King penguins on Possession Island are breeding earlier due to rising temperatures, leading to higher chick survival rates. While this has boosted chick numbers from 44 percent in 2000 to 62 percent in 2023, researchers warn that shifting food sources could threaten the population in the future. The changes highlight rapid environmental shifts in the Southern Ocean.
King penguins (Aptenodytes patagonicus) on Possession Island, a French territory between Antarctica and Madagascar, have adapted to warmer conditions by starting their breeding season about 19 days earlier in 2023 compared to 2000. This adjustment, linked to higher sea surface temperatures and lower plankton levels indicating abundant lanternfish, allows chicks more time to feed and build fat reserves before winter, reducing starvation risks.
Research led by Gaël Bardon at the Monaco Scientific Center shows chick survival has risen to 62 percent on average, up from 44 percent two decades ago. Pairs tend a single egg during the austral summer, with chicks hatching after roughly two months. Parents forage hundreds of kilometers south at the polar front, where nutrient mixing supports plankton and small fish like lanternfish, which they deliver to the young.
Bardon notes, “With king penguins, we can see that there are super-fast changes in the Southern Ocean that are good for them for the moment, but for the long term, we don’t really know.” Although the local population remains at carrying capacity, surplus birds may be expanding colonies elsewhere.

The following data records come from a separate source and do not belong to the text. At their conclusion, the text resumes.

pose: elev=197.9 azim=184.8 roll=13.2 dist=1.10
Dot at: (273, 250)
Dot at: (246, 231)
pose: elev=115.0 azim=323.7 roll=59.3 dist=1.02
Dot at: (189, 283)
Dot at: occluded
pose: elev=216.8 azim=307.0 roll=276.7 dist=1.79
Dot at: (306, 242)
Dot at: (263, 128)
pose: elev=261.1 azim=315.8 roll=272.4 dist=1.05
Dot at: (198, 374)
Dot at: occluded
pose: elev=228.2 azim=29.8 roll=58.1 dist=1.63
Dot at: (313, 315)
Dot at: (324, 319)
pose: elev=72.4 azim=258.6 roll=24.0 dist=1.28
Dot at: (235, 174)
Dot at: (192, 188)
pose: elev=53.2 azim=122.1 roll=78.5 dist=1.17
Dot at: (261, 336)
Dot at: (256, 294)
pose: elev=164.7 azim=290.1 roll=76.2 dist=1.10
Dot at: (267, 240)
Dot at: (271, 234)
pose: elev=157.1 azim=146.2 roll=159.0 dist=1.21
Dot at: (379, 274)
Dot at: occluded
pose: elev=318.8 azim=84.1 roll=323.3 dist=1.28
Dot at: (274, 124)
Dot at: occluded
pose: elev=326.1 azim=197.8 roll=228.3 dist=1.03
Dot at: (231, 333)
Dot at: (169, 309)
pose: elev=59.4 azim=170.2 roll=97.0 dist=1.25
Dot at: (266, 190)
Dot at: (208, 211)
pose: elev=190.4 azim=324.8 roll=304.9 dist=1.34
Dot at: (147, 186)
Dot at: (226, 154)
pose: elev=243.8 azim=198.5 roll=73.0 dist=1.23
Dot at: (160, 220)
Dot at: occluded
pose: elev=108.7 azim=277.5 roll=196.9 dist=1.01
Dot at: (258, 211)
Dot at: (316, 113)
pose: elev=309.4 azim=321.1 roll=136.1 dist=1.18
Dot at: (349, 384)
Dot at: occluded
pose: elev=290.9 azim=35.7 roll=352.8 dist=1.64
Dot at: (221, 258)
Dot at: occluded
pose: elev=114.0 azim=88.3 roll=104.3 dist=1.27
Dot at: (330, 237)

Team member Céline Le Bohec describes the breeding shift—faster than in most polar species—as an “alarm call” for environmental changes. In warmer periods, the polar front has moved southward, forcing longer foraging trips and past population drops on the island. Without southern islands to relocate to, extended ranges could lead to declines if the front keeps retreating, as a prior study suggested.
Le Bohec warns, “This fast change, which increases the window for the breeding cycle, is positive, but once the food availability at the polar front will be… too far away from the colony, it will collapse. You will reach a tipping point.”
Other experts offer nuance. Lewis Halsey from the University of Roehampton highlights the penguins' flexibility, including eating squid nearer the island, predicting shrinkage but no collapse. Tom Hart of Oxford Brookes University calls it “a good news story” and a “rare win” amid declines in other penguin species.
The findings appear in Science Advances (DOI: 10.1126/sciadv.aea6342).